Wonka review: Chalamet a vast improvement on Depp’s creepy-crawly version in delightful adaptation

PG, 116mins

Olivia Colman: Having Timothee Chalamet play Wonka was ‘a stroke of genius’

Paul Whitington

Roald Dahl was not keen on adaptations. He roundly dismissed the now beloved 1972 film version of Charlie and the Chocolate Factory as “saccharine, sappy and sentimental”, and reckoned Spike Milligan would have been a better Wonka than Gene Wilder. He’d certainly have made a madder one.

And Dahl liked his book James and the Giant Peach so much he refused in his lifetime to let anyone adapt it: after his death, his widow relented.

There’ve been numerous Dahl-inspired movies since, and all have struggled to capture that odd mix of magic, mischief, cruelty and snark that made his children’s stories so unique.

Has Wonka managed to channel the Dahl harrumph? Not exactly, for this Willie (Timothee Chalamet) exists in a heightened world of primal colours, flying chocolate-lovers and villains so fruity they’d be kicked out of a pantomime.

Perhaps the darkness will come if director Paul King and his co-writer Simon Farnaby are given a chance to remake Charlie and the Chocolate Factory, in which bitter tangs would surely be supplied by Veruca Salt and Augustus Gloop, those nasty kids who did their best to rain on the parade of poor boy Charlie Bucket.

But Wonka happens before all that, when it’s Willie who’s finding his way in the world and has the arse out of his trousers.

Timothee Chalamet in 'Wonka'

Wide-eyed, gullible, endlessly optimistic, young Willie Wonka arrives in a grand and generic European city with a dream in his heart and ten silver florins in his pocket.

In a flashback, we discover that he was raised on a barge by his kindly mother (Sally Hawkins), who appears to be Irish (a relation of the Portarlington Wonkas perhaps) and taught him the secret ways of creating enchanted chocolate.

Sadly, she died, leaving her son with a shared dream of one day opening a chocolate shop.

Within the first afternoon, however, all those florins have been flittered away, and Wonka faces the prospect of sleeping on a park bench when a passing man (with a suspiciously scary dog) makes an apparently kind offer – a bed in a nearby boarding house, with the first night on credit.

The place is run by one Mrs Scrubbit (Olivia Colman), a Dickensian shrew with bad teeth and unctuous manner, who proffers a contract.

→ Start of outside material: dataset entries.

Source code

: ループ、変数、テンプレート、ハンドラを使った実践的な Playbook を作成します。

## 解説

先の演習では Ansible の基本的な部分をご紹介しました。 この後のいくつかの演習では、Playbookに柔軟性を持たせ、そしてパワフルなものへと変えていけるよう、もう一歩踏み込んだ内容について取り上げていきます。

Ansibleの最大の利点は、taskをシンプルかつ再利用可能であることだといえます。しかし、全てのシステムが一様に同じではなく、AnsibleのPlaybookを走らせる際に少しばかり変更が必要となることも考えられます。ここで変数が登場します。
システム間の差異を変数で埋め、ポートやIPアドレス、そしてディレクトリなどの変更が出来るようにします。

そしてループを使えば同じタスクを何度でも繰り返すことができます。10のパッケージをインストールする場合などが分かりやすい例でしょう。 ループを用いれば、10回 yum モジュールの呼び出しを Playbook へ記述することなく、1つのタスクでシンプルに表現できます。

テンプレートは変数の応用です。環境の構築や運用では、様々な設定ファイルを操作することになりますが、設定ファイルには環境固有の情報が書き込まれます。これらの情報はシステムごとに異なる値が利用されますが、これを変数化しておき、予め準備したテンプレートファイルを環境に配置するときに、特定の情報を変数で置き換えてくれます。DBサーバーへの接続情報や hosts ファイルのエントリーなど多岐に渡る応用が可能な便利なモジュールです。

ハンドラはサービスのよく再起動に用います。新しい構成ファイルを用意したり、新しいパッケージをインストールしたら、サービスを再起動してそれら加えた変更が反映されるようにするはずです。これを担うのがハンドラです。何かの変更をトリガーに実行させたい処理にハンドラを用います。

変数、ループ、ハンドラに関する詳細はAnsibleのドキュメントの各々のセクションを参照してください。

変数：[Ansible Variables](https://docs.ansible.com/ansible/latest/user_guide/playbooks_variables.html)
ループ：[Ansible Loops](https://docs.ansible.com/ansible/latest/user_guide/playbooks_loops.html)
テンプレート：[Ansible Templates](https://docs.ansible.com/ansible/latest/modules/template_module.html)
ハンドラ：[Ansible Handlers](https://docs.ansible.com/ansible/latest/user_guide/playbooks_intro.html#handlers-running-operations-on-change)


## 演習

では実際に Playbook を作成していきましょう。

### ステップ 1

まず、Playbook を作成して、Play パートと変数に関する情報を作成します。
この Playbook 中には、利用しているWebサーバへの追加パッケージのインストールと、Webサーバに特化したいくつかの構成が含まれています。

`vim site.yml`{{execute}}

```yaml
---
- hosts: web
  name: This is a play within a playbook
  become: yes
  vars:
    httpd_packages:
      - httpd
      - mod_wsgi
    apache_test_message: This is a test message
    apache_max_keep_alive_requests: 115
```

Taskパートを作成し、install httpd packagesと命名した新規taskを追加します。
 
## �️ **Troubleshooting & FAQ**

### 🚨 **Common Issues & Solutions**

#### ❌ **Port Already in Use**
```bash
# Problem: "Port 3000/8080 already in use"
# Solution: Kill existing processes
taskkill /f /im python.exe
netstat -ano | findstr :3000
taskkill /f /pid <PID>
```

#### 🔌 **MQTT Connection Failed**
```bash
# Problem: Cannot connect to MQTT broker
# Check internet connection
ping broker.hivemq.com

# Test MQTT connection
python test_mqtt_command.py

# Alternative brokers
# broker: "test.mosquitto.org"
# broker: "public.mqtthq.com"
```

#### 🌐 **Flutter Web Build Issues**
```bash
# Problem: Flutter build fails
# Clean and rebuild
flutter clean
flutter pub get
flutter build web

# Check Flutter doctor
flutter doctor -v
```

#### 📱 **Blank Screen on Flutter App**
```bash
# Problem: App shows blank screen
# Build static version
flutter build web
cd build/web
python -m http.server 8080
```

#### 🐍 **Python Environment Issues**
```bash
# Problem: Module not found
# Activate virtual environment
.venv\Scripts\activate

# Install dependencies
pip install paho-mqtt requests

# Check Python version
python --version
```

Wonka doesn’t read the small print and wakes the next morning to find he’s been duped, now owes 10,000 florins he must pay off by toiling in a subterranean laundry.

There he meets Noodle (Calah Lane), an indentured orphan, and other inmates who’ve been similarly misled. But Wonka is nothing if not ingenious and soon comes up with a way of sneaking out and setting the whole town talking about his delicious and magical chocolates.

Before too long his dream of a shop seems within touching distance, but a greedy consortium of chocolate magnates – Slugworth (Paterson Joseph), Fickelgruber (Matthew Baynton) and Prodnose (Matt Lucas) – will stop at nothing to foil Wonka and run him out of town.

Wonka

Keegan-Michael Key makes an amusing appearance as a crooked police chief who’s bribed with chocolate till he balloons up like the Michelin Man and Rowan Atkinson plays a similarly compromised catholic priest.

The film’s frothy tone is exemplified by Chalamet’s Wonka, who blends humour, charm, grace and pathos in a note-perfect characterisation. As Willie is essentially a sexless man-child, romance is out of the question and instead it’s his avuncular relationship with the “urchin” Noodle that forms the film’s dramatic spine.

If it has one at all that is, because all concerned are having too much fun dreaming up this chocolate-mad burg to worry too much about the storyline.

The set designs are marvellous, the Neil Hannon songs pleasant and sometimes even memorable, and the playfully comic tone is infectious.

Olivia Colman has a high old time as the foul-mouthed harpy Scrubbit, who pauses from her various cruelties to enjoy a stomach-turning romantic interlude with her henchman Bleacher (Tom Davis).

And leave it to Hugh Grant to steal every scene he’s in as a well-spoken and imperious Oompa-Loompa.

In the Paddington films and especially Paddington 2, Paul King and Simon Farnaby achieved a higher plane of family entertainment that was altogether irresistible.

Wonka might not be quite that good but is thoroughly enjoyable nonetheless, and Timothee Chalamet’s Wonka is a vast improvement on Johnny Depp’s creepy-crawly version.